> [Collected data]
++++++++++++++++++++

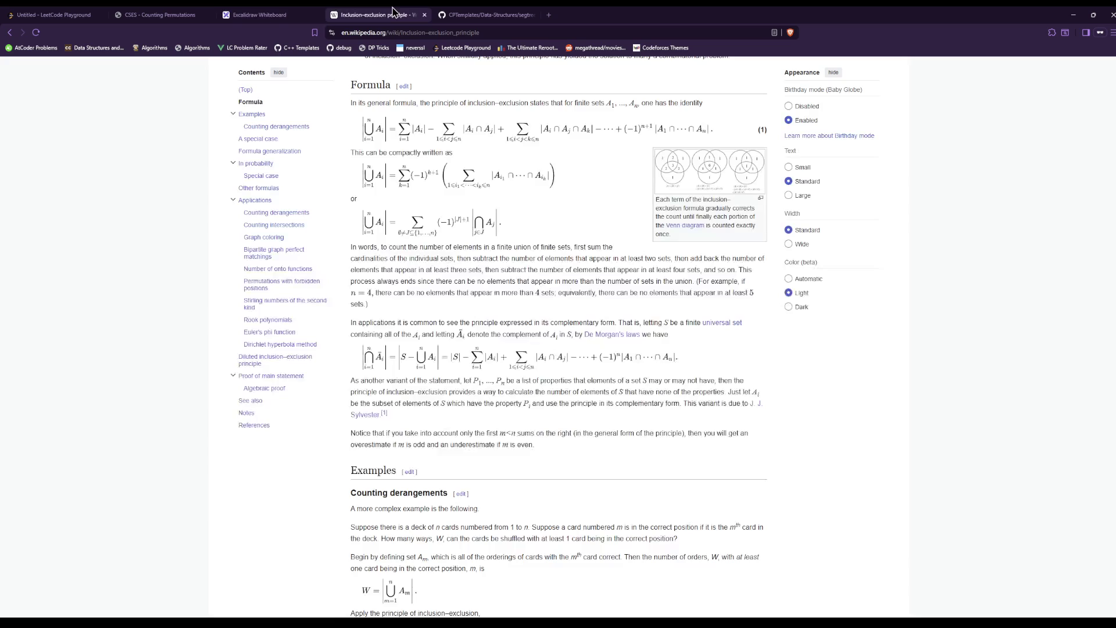
pyautogui.click(289, 13)
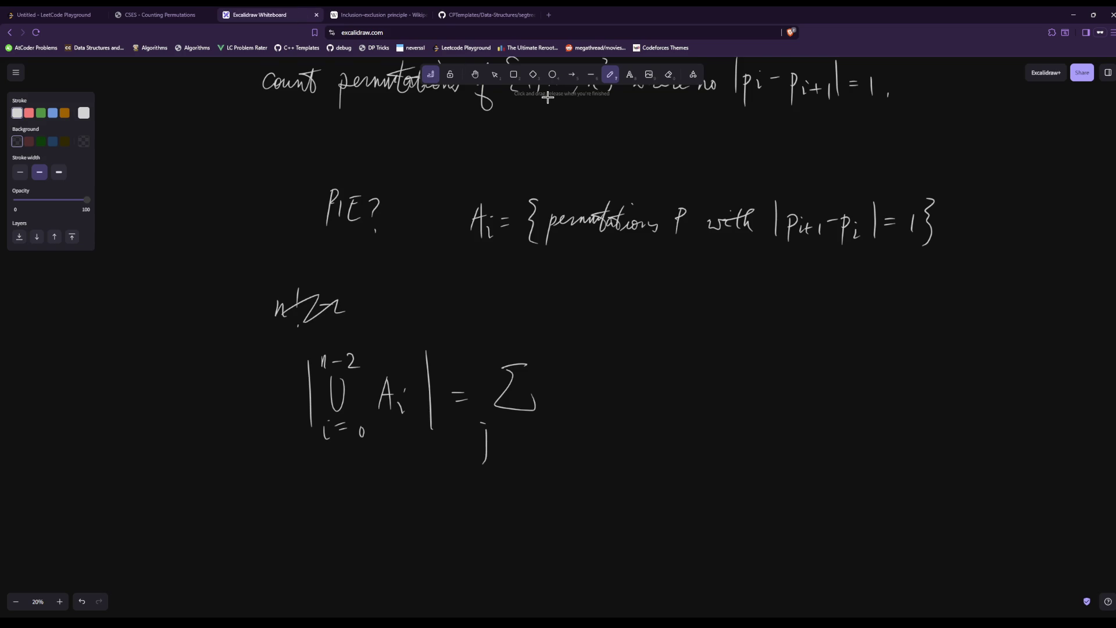
pyautogui.press('ctrl+z')
pyautogui.moveTo(471, 433)
pyautogui.mouseDown()
pyautogui.moveTo(471, 459)
pyautogui.moveTo(499, 435)
pyautogui.mouseUp()
pyautogui.moveTo(486, 444); pyautogui.dragTo(544, 457)
pyautogui.moveTo(557, 439); pyautogui.dragTo(562, 455)
pyautogui.click(576, 449)
pyautogui.click(578, 449)
# Complete the index set as {0, …, n−2}, replacing the range that started at 1
pyautogui.press('ctrl+z')
pyautogui.press('ctrl+z')
pyautogui.press('ctrl+z')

++++++++++++++++++++

> [What needs to be done] Count how many lines in the data above hold the string "click", and give the number with no other words.

> [Your solution] 3